One option is to utilize the nested option such as with mlflow.start_run(run_name="regressor", nested=True)
to create a collapsable view in mlflow.
However this method won’t work if a model is going to be trained at a later time, or when you distributed workoads, since the nested
portion of mlflow is not in the same file.
The second method I recommend is through this post: https://stackoverflow.com/questions/56597812/nested-runs-using-mlflowclient
Essentially:
from mlflow.tracking import MlflowClient
from mlflow.exceptions import MlflowException
from mlflow.utils.mlflow_tags import MLFLOW_RUN_NAME, MLFLOW_PARENT_RUN_ID
mlflow_client = MlflowClient(tracking_uri="http://localhost:8585/")
try:
mlflow_experiment = mlflow_client.create_experiment("test")
except MlflowException:
mlflow_experiment = mlflow_client.get_experiment_by_name("test").experiment_id
mlflow_parent_run = mlflow_client.create_run(
experiment_id=mlflow_experiment,
tags={MLFLOW_RUN_NAME: "Models"},
)
mlflow_children_run = mlflow_client.create_run(
experiment_id=mlflow_parent_run.info.experiment_id,
tags={
MLFLOW_PARENT_RUN_ID: mlflow_parent_run.info.run_id,
MLFLOW_RUN_NAME: "model 1",
},
)
mlflow_client.log_metric(mlflow_children_run.info.run_id, f"Accuracy", 98)

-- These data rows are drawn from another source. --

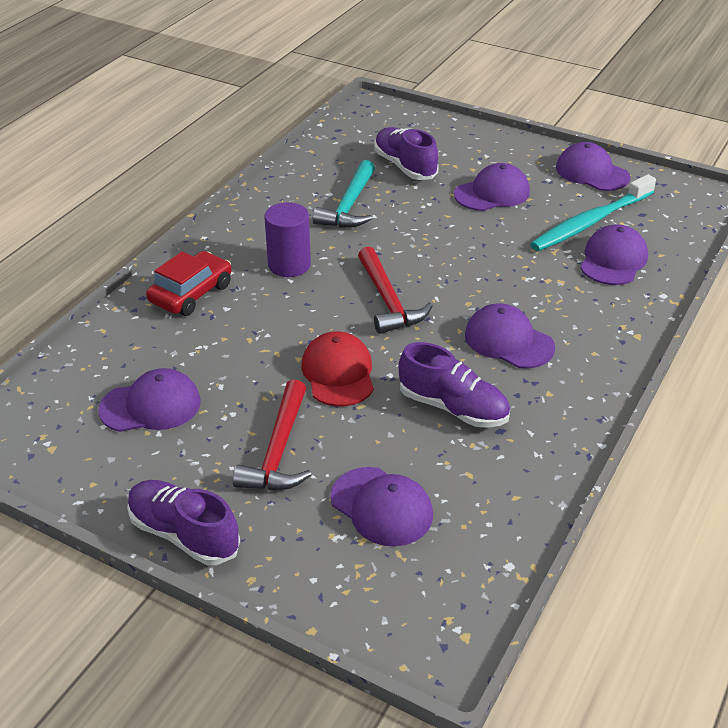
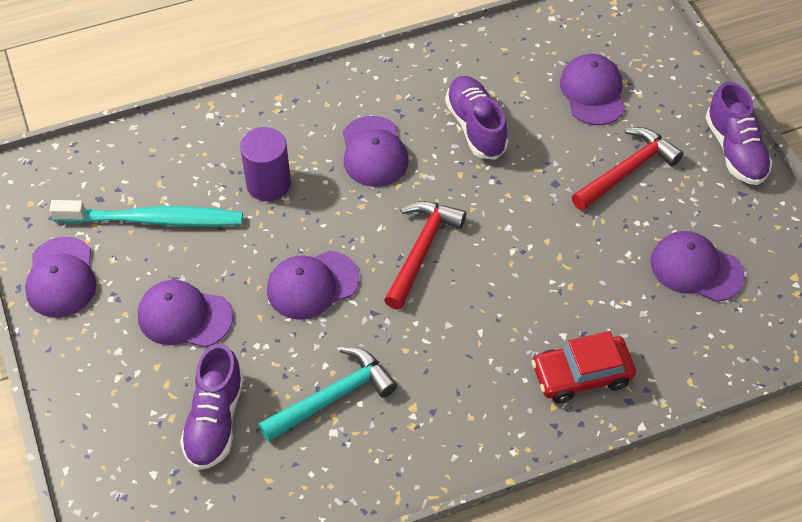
camera: 140 degrees left, 15 degrees up
(289, 265) = (465, 352): purple cylinder -> purple cylinder (268, 184)
(338, 373) = (529, 206): red cap -> none
(613, 260) = (196, 169): purple cap -> purple cap (312, 285)

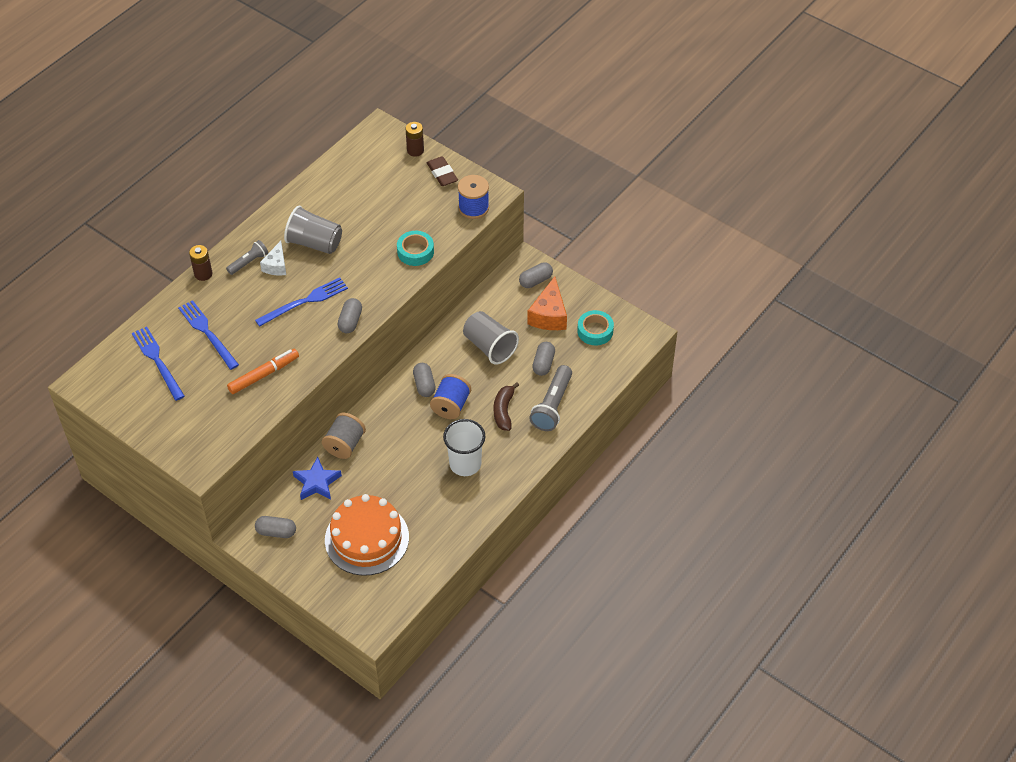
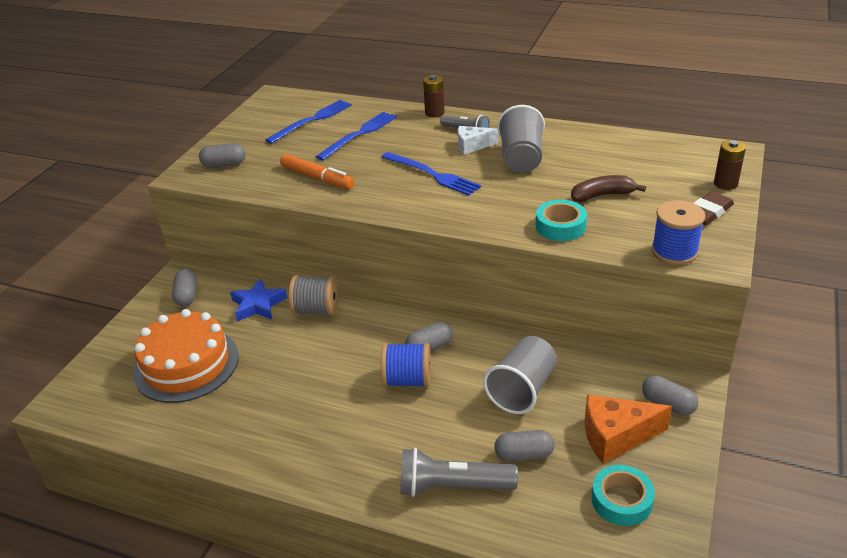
camera: 75 degrees right, 15 degrees down
(350, 321) = (420, 210): grey capsule -> grey capsule (224, 164)
(465, 464) = (318, 420): white cup -> none
(504, 411) = (420, 434): brown banana -> brown banana (602, 195)

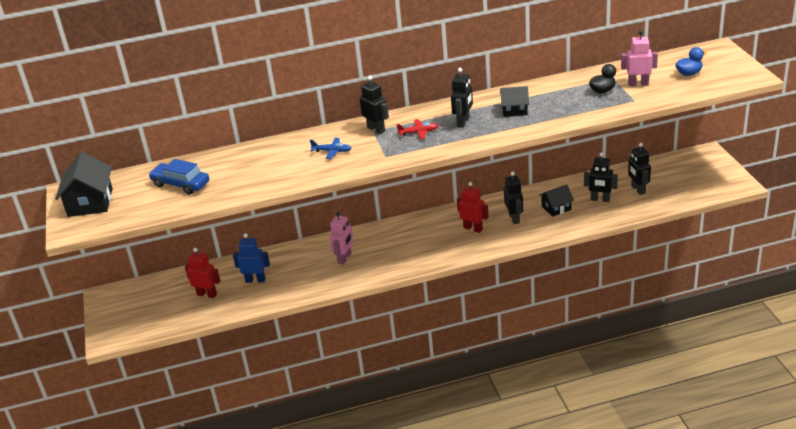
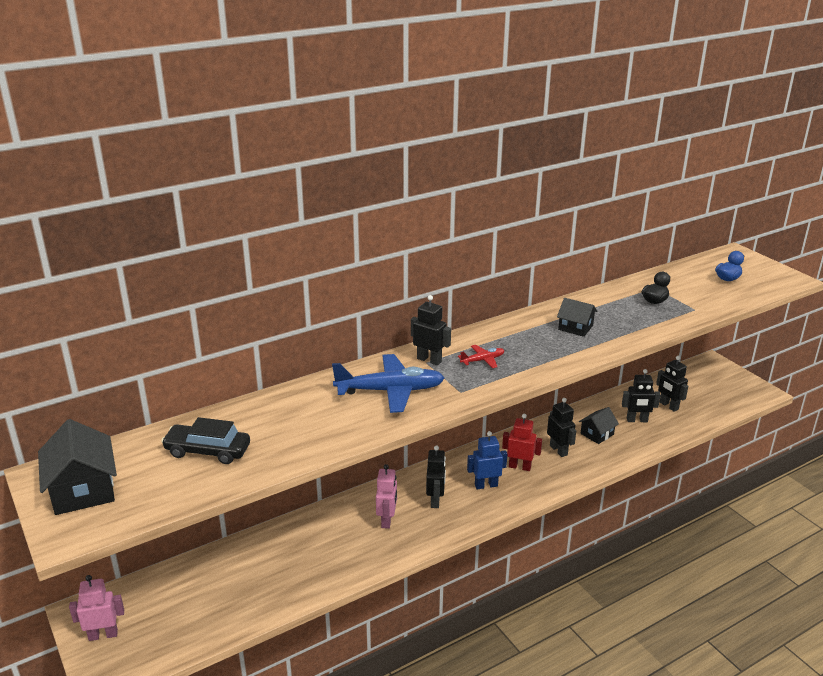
camera: 20 degrees left, 5 degrees down
(181, 184) = (207, 451): blue car -> black car
(207, 294) = (227, 591): red robot -> none
(255, 280) = (285, 563): blue robot -> blue robot (486, 485)
(332, 151) = (390, 391): blue plane -> blue plane, size x2.11
(463, 122) = (527, 344): black robot -> black robot (435, 500)
(514, 110) = (575, 327): black house -> black house turned 45 degrees clockwise
(638, 84) = (685, 292): pink robot -> pink robot (103, 635)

mlflow_client.set_terminated(mlflow_children_run.info.run_id, status="FINISHED")
mlflow_children_run = mlflow_client.create_run(
experiment_id=mlflow_parent_run.info.experiment_id,
tags={
MLFLOW_PARENT_RUN_ID: mlflow_parent_run.info.run_id,
MLFLOW_RUN_NAME: "model 2",
},
)
mlflow_client.log_metric(mlflow_children_run.info.run_id, f"RMSE", 20)
mlflow_client.set_terminated(mlflow_children_run.info.run_id, status="FINISHED")
mlflow_client.set_terminated(mlflow_parent_run.info.run_id, status="FINISHED")
The idea is to keep track of mlflow_parent_run.info.run_id
. Whenever you create a mlflow run through create_run
, it takes in a MLFLOW_PARENT_RUN_ID
, which allows you to collapse the runs through a parent.
The downside is you’ll need to use the MlflowClient
directly without the context manager mlflow.start_run
, and you’ll need to use set_terminated
to manually complete the run, otherwise you won’t get the green checkbox.
The mlflow_parent_run
is pickle-able, which means you can carry this through multiple modules or other distributed workloads as long as the target machine can access mlflow.